ON U.S. NAVY SHIP - Page 1
The USS Liberty is attacked by Israel with aircraft and torpedoes.

Israel Makes Unprovoked Attack on U.S. Navy Ship
The USS LIBERTY is attacked by Israel with aircraft and torpedo boats
Killing 34 and wounding 173. The dispute continues to this day.

Ctsy: U.S. Navy

The USS Liberty incident was an attack on a U.S. Navy signals intelligence ship, USS Liberty, in international waters about 12.5 nautical miles from the coast of the Sinai Peninsula, north of the Egyptian town of El Arish, by Israeli fighter planes and torpedo boats on June 8, 1967.

It occurred during the Six-Day War, a conflict between Israel and the Arab states of Egypt, Jordan, Syria and Iraq. The Israeli attack killed 34 U.S. servicemen and wounded at least 173. The attack was the second-deadliest against a U.S. warship since the end of World War II, surpassed only by the Iraqi Exocet missile attack on the USS Stark on May 17, 1987, and marked the single greatest loss of life by the U.S. intelligence community.

USS LIBERTY in Cheasapeake Bay
Ctsy: U.S. Navy

The Israeli and American governments conducted multiple inquiries into the incident, and issued reports concluding that the attack was the result of a mistake, caused by confusion among the Israeli attackers about the precise identity of the USS Liberty. These conclusions have been challenged, most notably by an organization of Liberty survivors as well as by some key former high-ranking U.S. officials who were in office at the time. These skeptics have included Secretary of State Dean Rusk, the Chairman of the Joint Chiefs of Staff, the Director of the NSA, and the senior legal counsel to the U.S. Navy Court of Inquiry into the incident. While the matter is officially closed for purposes of Israeli-American relations, it remains controversial in public discussion.

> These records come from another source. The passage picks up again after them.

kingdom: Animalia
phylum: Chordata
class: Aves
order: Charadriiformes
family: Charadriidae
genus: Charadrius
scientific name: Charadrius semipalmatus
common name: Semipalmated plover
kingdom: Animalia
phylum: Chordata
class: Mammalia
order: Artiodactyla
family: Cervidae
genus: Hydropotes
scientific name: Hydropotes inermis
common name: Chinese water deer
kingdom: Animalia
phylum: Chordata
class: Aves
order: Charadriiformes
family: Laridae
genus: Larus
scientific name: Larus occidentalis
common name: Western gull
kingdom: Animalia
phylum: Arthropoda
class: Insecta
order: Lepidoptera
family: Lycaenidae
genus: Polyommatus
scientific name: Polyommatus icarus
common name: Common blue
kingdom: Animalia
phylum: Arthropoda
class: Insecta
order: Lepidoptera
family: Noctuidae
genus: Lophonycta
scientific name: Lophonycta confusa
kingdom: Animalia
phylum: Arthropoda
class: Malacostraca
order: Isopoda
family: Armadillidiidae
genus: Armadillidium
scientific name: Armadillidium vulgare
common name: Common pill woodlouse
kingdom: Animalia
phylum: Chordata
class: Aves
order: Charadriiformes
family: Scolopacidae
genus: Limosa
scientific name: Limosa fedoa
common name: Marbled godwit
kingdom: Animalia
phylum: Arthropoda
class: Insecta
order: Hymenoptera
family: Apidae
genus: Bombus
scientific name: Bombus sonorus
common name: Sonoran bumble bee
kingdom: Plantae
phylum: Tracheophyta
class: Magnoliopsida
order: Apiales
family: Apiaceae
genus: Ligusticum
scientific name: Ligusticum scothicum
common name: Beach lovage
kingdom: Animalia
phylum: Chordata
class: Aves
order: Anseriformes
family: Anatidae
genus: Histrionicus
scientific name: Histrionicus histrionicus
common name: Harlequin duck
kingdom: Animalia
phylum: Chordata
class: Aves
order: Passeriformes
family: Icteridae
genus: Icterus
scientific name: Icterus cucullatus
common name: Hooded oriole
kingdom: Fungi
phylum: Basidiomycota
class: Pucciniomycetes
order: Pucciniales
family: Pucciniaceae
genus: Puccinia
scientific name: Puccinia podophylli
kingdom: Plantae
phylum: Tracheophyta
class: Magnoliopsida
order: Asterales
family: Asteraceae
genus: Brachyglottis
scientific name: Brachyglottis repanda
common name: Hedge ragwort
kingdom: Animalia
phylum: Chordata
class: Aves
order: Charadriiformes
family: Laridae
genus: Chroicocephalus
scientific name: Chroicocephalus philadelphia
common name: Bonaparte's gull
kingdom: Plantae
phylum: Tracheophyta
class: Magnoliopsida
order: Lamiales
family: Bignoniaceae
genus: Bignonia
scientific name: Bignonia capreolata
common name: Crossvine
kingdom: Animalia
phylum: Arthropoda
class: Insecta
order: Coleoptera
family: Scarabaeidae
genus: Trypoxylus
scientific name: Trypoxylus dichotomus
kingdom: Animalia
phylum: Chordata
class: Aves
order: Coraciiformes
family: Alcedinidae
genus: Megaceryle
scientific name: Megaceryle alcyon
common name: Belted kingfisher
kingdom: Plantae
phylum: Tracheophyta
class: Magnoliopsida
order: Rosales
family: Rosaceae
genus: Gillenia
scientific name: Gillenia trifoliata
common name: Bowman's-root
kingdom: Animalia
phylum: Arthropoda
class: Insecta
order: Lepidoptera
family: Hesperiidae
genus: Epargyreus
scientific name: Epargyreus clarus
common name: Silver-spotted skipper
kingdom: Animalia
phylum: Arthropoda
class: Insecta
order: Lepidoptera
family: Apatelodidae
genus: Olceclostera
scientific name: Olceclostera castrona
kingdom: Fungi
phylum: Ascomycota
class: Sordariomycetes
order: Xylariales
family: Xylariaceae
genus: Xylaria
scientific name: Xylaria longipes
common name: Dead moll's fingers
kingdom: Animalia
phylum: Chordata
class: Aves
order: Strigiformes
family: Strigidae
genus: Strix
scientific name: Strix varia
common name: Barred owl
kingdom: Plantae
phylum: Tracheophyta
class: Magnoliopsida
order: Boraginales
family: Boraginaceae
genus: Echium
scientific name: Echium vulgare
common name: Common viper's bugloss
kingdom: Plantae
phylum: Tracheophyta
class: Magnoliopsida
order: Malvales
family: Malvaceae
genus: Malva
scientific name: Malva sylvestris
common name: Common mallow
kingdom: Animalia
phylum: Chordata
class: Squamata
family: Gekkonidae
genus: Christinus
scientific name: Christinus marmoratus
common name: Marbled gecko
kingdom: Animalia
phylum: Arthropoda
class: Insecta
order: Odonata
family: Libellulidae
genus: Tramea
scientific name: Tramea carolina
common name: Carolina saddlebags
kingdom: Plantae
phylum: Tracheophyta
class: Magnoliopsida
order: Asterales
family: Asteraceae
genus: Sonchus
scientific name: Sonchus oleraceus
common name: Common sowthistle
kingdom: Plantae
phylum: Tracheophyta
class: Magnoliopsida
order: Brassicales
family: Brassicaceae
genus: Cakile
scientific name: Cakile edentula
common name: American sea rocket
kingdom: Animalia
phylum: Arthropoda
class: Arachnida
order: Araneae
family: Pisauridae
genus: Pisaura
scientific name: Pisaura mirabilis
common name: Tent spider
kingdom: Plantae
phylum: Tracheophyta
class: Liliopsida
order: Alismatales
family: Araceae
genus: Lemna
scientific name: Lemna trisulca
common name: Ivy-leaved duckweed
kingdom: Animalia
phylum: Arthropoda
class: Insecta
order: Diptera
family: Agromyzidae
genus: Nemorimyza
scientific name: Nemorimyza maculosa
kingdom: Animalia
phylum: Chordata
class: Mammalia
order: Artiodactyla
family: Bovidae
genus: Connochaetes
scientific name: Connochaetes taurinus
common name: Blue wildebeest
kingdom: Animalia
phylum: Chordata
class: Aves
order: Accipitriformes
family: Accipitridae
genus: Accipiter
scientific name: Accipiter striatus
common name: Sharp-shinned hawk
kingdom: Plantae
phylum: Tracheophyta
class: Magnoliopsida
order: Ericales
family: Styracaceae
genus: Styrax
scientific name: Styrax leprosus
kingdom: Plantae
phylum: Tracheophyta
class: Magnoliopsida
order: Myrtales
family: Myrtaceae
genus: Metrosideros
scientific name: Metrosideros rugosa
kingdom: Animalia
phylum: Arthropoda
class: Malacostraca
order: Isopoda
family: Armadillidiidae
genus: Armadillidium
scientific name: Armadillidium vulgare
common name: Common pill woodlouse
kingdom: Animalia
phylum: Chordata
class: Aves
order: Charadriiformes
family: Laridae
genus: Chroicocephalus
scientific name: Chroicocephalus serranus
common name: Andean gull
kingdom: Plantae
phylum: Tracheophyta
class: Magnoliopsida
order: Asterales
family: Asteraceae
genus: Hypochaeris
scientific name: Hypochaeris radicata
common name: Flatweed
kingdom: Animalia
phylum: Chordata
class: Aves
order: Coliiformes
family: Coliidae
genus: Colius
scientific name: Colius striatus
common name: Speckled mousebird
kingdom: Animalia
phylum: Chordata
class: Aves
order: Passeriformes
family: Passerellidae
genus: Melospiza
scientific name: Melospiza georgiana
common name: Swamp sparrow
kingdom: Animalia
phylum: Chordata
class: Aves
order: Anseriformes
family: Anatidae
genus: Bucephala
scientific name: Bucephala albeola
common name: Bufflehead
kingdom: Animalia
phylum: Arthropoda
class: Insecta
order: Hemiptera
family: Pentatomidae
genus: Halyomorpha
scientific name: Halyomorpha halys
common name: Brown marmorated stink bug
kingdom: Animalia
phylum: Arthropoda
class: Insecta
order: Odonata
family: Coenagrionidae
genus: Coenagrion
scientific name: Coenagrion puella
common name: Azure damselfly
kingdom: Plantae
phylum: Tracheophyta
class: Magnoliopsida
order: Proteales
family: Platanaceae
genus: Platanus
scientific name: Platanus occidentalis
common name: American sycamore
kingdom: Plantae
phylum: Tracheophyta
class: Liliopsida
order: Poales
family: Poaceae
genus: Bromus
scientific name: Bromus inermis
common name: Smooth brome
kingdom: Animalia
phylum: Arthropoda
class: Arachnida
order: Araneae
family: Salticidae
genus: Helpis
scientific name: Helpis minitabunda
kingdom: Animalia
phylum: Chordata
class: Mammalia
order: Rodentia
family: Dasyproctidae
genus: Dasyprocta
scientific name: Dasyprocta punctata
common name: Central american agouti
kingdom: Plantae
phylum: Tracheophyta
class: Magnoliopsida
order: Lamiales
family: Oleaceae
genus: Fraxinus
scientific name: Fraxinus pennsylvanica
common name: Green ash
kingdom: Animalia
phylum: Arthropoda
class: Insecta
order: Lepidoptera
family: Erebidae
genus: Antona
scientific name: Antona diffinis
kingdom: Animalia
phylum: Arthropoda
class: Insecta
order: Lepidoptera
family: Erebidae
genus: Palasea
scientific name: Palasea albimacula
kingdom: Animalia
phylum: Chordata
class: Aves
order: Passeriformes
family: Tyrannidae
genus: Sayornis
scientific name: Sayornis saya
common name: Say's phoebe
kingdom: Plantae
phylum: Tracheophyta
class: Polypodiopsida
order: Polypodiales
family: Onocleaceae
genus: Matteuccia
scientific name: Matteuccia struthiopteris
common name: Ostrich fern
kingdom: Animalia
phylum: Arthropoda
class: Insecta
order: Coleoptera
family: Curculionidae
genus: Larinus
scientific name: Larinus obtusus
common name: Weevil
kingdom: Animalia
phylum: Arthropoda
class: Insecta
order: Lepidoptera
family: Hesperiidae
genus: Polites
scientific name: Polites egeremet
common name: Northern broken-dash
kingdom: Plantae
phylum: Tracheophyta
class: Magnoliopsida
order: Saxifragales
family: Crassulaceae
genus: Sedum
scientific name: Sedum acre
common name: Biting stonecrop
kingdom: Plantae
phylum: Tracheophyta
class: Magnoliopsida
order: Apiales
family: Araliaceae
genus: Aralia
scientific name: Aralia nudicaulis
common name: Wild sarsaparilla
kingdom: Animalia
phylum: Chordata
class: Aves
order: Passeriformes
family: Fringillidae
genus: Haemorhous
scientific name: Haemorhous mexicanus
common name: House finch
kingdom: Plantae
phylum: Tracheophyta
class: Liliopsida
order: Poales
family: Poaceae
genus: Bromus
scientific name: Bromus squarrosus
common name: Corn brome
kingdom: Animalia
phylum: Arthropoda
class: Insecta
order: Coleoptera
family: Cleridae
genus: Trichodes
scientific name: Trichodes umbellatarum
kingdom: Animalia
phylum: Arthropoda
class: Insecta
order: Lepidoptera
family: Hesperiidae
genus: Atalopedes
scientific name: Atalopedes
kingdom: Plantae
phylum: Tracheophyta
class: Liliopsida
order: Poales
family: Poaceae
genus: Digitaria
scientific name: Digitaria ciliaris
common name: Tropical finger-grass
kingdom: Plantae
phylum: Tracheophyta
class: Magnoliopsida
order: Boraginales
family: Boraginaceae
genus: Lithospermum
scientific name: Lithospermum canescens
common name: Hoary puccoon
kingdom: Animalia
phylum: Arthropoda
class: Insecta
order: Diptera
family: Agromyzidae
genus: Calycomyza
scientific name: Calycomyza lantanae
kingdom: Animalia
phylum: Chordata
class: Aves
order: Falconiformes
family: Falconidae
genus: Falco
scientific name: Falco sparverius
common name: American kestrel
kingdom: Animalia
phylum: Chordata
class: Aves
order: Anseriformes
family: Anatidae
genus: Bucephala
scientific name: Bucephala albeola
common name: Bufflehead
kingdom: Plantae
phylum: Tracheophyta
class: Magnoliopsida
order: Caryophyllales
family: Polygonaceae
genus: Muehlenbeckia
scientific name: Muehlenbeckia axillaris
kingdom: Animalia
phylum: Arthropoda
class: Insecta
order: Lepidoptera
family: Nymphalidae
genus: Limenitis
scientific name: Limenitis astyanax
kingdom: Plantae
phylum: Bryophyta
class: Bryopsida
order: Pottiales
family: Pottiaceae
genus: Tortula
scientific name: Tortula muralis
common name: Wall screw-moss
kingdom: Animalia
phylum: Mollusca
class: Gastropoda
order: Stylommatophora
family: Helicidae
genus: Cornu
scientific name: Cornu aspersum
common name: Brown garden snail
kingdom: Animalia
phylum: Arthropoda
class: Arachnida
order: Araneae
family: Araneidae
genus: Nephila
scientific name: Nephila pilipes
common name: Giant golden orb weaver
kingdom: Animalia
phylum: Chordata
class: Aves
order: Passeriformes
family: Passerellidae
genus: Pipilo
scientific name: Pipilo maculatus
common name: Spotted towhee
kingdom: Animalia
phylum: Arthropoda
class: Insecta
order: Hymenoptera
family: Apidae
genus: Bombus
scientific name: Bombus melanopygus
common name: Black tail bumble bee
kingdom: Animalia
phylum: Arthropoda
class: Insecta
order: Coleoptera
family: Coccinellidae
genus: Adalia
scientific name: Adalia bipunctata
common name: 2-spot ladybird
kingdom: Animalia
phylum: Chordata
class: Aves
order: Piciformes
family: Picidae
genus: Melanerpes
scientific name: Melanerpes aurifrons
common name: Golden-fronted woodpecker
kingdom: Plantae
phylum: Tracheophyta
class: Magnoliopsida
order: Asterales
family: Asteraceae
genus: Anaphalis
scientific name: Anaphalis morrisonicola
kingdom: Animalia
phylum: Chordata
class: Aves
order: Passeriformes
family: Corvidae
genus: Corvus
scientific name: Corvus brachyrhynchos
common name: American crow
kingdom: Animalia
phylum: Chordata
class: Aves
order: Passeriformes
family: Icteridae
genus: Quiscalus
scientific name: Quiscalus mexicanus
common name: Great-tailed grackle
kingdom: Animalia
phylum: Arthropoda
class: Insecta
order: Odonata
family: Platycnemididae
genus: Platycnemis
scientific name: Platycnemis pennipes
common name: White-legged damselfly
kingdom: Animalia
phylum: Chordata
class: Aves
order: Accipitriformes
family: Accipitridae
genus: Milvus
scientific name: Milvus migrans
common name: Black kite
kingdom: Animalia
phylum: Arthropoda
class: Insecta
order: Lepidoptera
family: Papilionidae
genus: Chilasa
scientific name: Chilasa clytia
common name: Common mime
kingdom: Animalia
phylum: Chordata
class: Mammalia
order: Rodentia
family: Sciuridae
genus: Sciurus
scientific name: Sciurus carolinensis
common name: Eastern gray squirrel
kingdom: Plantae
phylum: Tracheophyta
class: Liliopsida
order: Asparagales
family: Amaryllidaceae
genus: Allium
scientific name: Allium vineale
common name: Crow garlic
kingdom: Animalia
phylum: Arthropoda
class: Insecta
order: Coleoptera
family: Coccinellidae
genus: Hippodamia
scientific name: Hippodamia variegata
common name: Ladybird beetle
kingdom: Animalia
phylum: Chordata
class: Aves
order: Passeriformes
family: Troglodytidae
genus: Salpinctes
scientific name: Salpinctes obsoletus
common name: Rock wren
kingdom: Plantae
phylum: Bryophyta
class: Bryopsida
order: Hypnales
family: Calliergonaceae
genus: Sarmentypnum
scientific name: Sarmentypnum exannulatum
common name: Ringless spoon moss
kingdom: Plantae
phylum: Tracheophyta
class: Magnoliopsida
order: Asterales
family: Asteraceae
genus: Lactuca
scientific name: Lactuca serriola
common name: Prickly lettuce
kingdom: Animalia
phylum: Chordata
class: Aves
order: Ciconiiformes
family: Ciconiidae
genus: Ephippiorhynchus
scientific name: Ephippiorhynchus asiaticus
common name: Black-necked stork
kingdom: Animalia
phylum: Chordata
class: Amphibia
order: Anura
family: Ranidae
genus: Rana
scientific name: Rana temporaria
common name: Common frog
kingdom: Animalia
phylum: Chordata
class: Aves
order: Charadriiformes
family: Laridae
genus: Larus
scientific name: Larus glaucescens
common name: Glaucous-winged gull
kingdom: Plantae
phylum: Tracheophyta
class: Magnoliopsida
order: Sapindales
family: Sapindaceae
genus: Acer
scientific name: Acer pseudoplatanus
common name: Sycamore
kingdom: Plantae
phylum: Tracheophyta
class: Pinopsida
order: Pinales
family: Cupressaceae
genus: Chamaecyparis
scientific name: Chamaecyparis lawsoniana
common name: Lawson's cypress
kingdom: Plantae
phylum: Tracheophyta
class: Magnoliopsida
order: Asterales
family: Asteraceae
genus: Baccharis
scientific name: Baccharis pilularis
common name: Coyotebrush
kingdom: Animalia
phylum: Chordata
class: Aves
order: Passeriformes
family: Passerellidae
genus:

Israel's official position is that the attack was not the result of an intentional targeting of an American ship. Israeli officials say they were assured by the United States that no U.S. ships were in the area, and that its air and naval forces mistakenly identified Liberty as the Egyptian vessel El Quseir. Supporters of this position say Israel had no motive for a surprise attack on an important ally. They also note that the tense atmosphere of the Six-Day War created the possibility of such mistakes, and point out that the U.S. government, concerned about such dangers, ordered the Liberty further away from shore (although the Liberty — despite being an NSA electronics signals listening ship with extensive communications equipment — claims that communications failures kept the order from arriving in time). Finally, they note that the United States has several times mistakenly attacked its own and allied forces in so-called friendly fire incidents.

Others claim that the attack was deliberate and premeditated. They note that the Liberty was more than twice as large as the El Quseir, and was clearly designated with Latin rather than Arabic letters and numbers. Proponents include surviving Liberty crewmen, and some former U.S. government officials, including then-CIA director Richard Helms and then-Secretary of State Dean Rusk as well as Admiral Thomas Hinman Moorer, former Chief of Naval Operations and Chairman of the Joint Chiefs of Staff.

On December 17, 1987, the issue was officially closed by the two governments through an exchange of diplomatic notes. Israel also eventually paid nearly $13 million in humanitarian reparations to the United States and in compensation to the families of the victims.

The attack on the Liberty

Ctsy: U.S. Navy

USS Liberty was originally the 7,725-ton (light) civilian cargo ship Simmons Victory (a Victory Ship, the follow-on series to the famous Liberty Ships). She was acquired by the United States Navy, converted to an Auxiliary Technical Research Ship (AGTR), and began her first deployment in 1965 , to waters off the west coast of Africa. She carried out several more operations during the next two years. During the Six-Day War between Israel and the Arab nations, she was sent to collect electronic intelligence in the eastern Mediterranean.

On June 4, 1967, the day before the start of the Six-Day War, Israel asked if the United States had any ships in the region. The U.S. said it did not, and United States Ambassador Goldberg announced in the United Nations that the U.S. had no ships within 350 - 400 miles, despite Arab complaints that the U.S. and British were supporting Israel in the conflict. At the time the statement was made, this was the case, since the Liberty was just entering the Mediterranean Sea but would ultimately steam to within a few miles of the Sinai Pensinsula.

Numerous messages were sent by the U.S. Navy to the Liberty, repeatedly changing its operational area, variously ordering the Liberty 33 miles away from the conflict and at others as close as 6.5 miles from Israel. On the night of June 7 Washington time, early morning on June 8, the Pentagon issued an order to Sixth Fleet headquarters to tell the Liberty to come no closer than 100 nautical miles (185 km) to Israel, Syria, or the Sinai coast By the time that warning was sent, the Liberty was already cruising 10-12 miles off the coast of Israel and the Sinai. However, due to a long series of administrative and communications problems, the message to withdraw was not transmitted on the frequency Liberty monitored for orders until after the attack.